Di tutte le tecnologie transumaniste che stanno arrivando per il prossimo futuro, si distingue quella che a sua volta affascina e sconcerta le persone. Questa è chiamata ectogenesi : sviluppo di feti al di fuori del corpo umano, negli uteri artificiali.

Il termine ectogenesi fu coniato nel 1924 dallo scienziato britannico JBS Haldane. Questo stesso scienziato predisse che nel 2074 solo il 30% delle nascite sarebbero state “umane”. Tuttavia, la scienza è cresciuta molto più di quanto immaginasse e la sua previsione potrebbe essere addirittura un po ‘conservatrice.

L’ectogenesi stessa è piuttosto complicata, sebbene abbia un aspetto semplice. Fondamentalmente, si presenta come un acquario pieno di liquido amniotico, con molti tubi di alimentazione e cavi di monitoraggio collegati a un organismo vivente in fase di sviluppo.
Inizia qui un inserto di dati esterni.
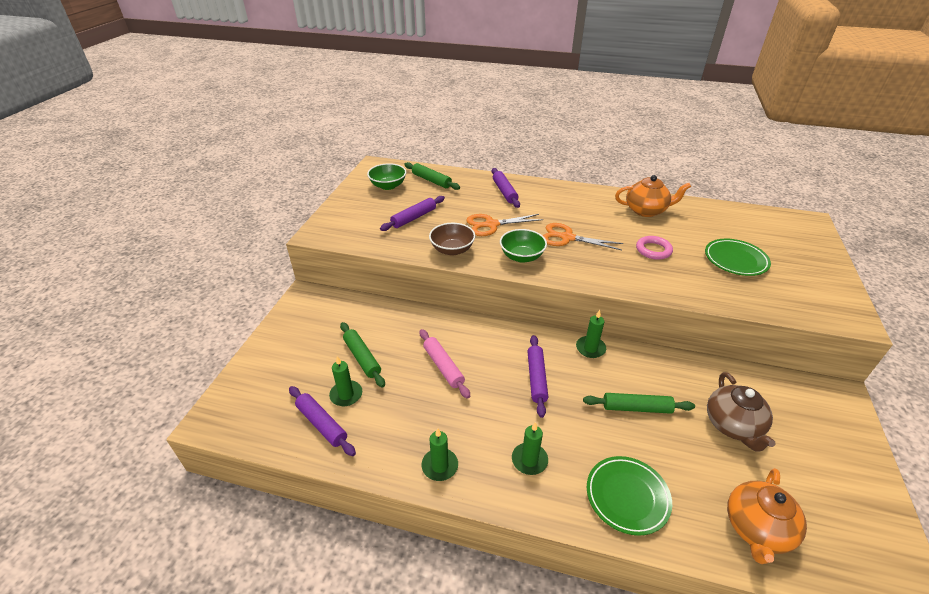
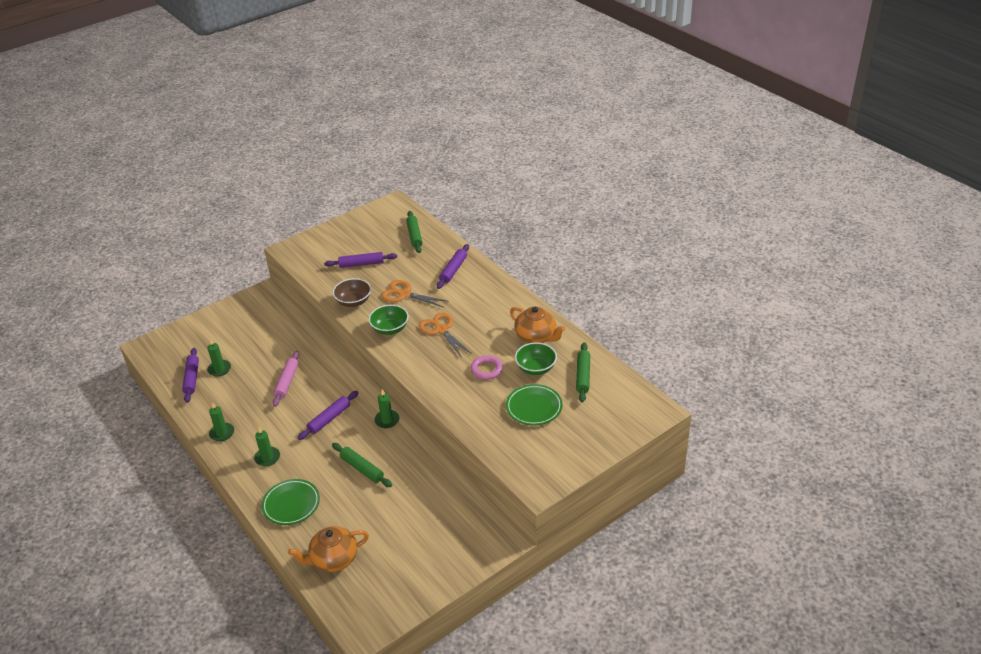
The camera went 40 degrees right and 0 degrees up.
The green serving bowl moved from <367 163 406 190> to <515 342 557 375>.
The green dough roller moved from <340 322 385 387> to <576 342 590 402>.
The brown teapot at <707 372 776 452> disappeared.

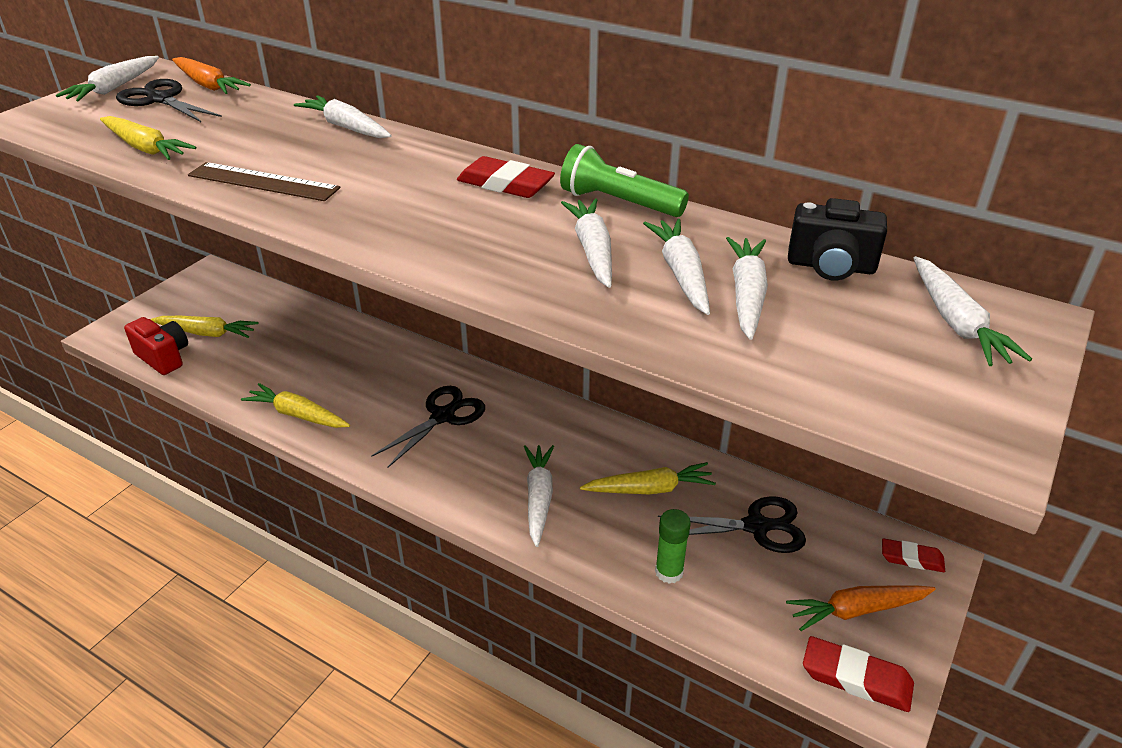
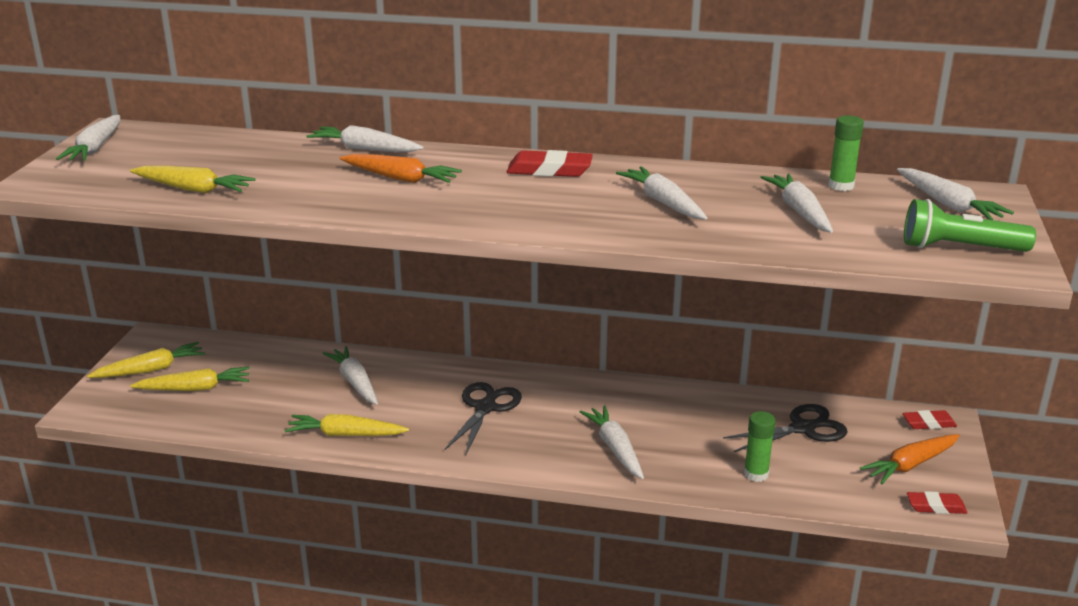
The camera went 20 degrees left and 10 degrees down.
The bright yellow root vegetable moved from <580 462 716 494> to <87 342 205 378>.
The snow-white root vegetable moved from <643 219 710 315> to <322 346 378 405>.
The orange root vegetable moved from <172 57 251 94> to <340 154 462 183>.
The jet-black photo camera at <788 198 887 281> was replaced by the green stick of glue at <828 115 864 191>.
The green pocket torch moved from <560 144 689 217> to <904 199 1036 252>.
The scarlet eraser at <803 636 914 712> changed to 0.65 times the size.
The jet-black shears at <116 79 222 122> disappeared.
The scarlet photo camera at <124 317 188 375> disappeared.
The brown measuring stick at <188 162 341 201> disappeared.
Questi tubi servono per portare nutrienti, ossigeno e tutti gli elementi necessari per creare un organismo e aiutarlo a sopravvivere; i cavi monitorano assolutamente tutto ciò che accade all’interno del serbatoio. Certamente dovresti sentire una sensazione come quella di Matrix lì dentro.

I ricercatori del Children’s Hospital di Philadelphia hanno sviluppato con successo agnelli fetali in uteri artificiali noti come biobags. Il loro obiettivo è esplorare le possibilità di trattamento dei bambini prematuri.

Il team di Philadelphia ha selezionato gli agnelli fetali biologicamente equivalenti per età ai bambini di 22-24 settimane. Il liquido amniotico artificiale è stato fatto circolare delicatamente attraverso le borse per eliminare le tossine. Gli agnelli hanno vissuto e sono maturati per quattro settimane in sacchetti sigillati. Il suo aspetto passò dal rosa, glabro e leggero, alla lana bianca, soffice e robusta.

Se i biobags potessero essere adattati in modo sicuro per l’uso umano, potrebbero salvare la vita di centinaia di migliaia di bambini in tutto il mondo ogni anno e prevenire cecità, sordità, paralisi cerebrale e altri effetti dannosi della prematurità in milioni di altri bambini. . Il team spera di iniziare le prove sugli esseri umani entro 3-5 anni.

Mentre gran parte della tecnologia per iniziare a sperimentare la cultura artificiale di un feto umano esiste già, per i processi umani ci vogliono ancora cinque anni dalla possibilità di essere eseguiti, in gran parte a causa delle implicazioni legali e dell’oscura etica di questo controverso concept.

Senza dubbio, la propagazione della nostra specie senza la necessità di un corpo umano sembra fantascienza. E anche se è realizzabile, ci si pone la domanda se le persone si sentiranno a proprio agio nel farlo. Molti penseranno che, nonostante la proliferazione di metodi di ectogenesi sulla Terra, la riproduzione naturale rimarrà la più valida tra gli umani.

Ma siccome l’ectogenesi offrirà una maggiore sicurezza nella buona crescita del feto nel essere affidata a una macchina che monitorerà da vicino la sua salute e le reazioni, i genitori inizieranno a chiedere che il bambino si sviluppi al sicuro dentro un serbatoio invece che nell’utero della madre. O no?